Long-Duration Storage at Disruptively Low Cost – Quidnet Energy’s Geomechanical Pumped Storage (GPS)

R. Brody
Quidnet,
United States

Keywords: energy storage, long-duration, pumped hydro storage, PHS

Summary:

Traditional pumped hydro storage (PHS) is the most widely deployed form of energy storage today, accounting for over 90% of installed global storage capacity. However, due to its need for elevated terrain and decade-long project development times, PHS cannot address the rapidly evolving long-duration energy storage needs of an increasingly distributed grid with rising levels of renewables penetration. Quidnet Energy has pioneered a novel form of PHS, Geomechanical Pumped Storage (GPS), a radically low-cost, grid-scale, long-duration storage technology using the earth as a mechanical “battery.” GPS stores energy as pressurized water between layers of rock in the subsurface. The technology has structural cost advantages based on its use of mature and highly scalable supply chains and workforce skills from the oil and gas industry and has uniquely low marginal cost of energy, enabling it to achieve disruptively low capital cost.

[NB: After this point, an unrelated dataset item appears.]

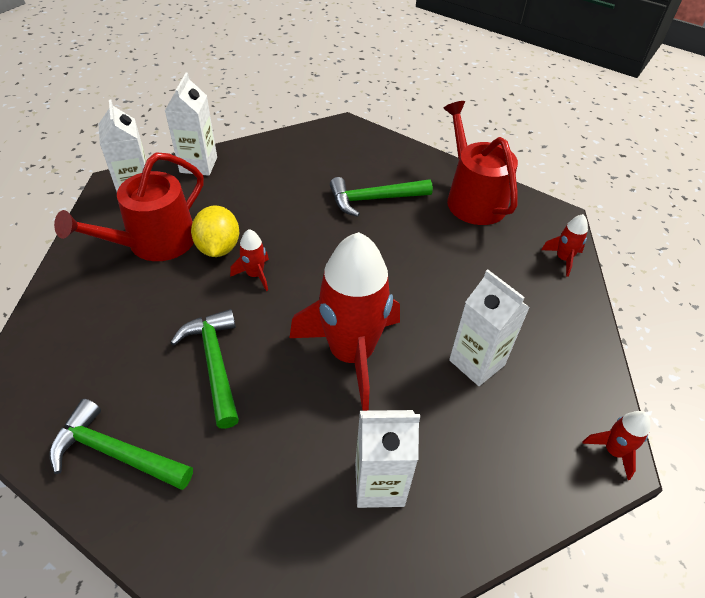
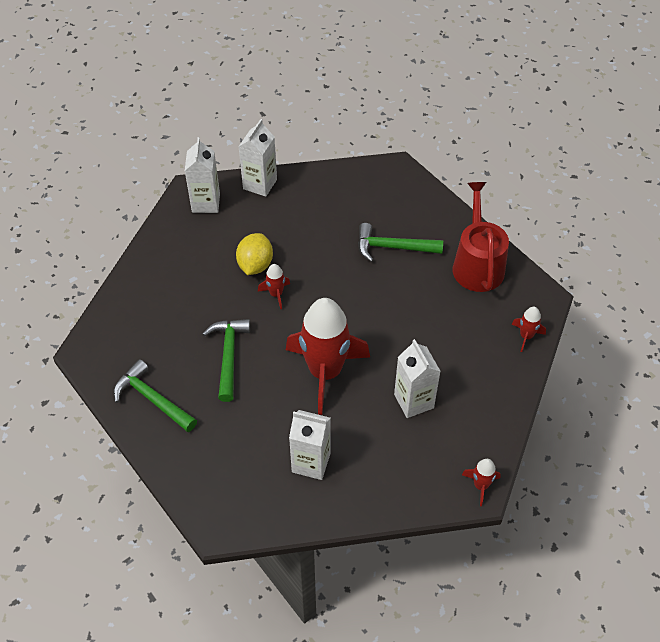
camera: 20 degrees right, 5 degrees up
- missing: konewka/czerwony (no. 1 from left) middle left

Quidnet has rapidly developed the GPS technology, taking it from the lab to the field in five different geologic settings and successfully completing hydraulic demonstrations with critical support from DOE. The company recently signed its first commercial contract, a 15-year capacity tolling agreement at CPS Energy in San Antonio, TX, the largest US municipal utility. This talk will provide a GPS technical overview, an update on progress, and a review of Quidnet’s commercial strategy.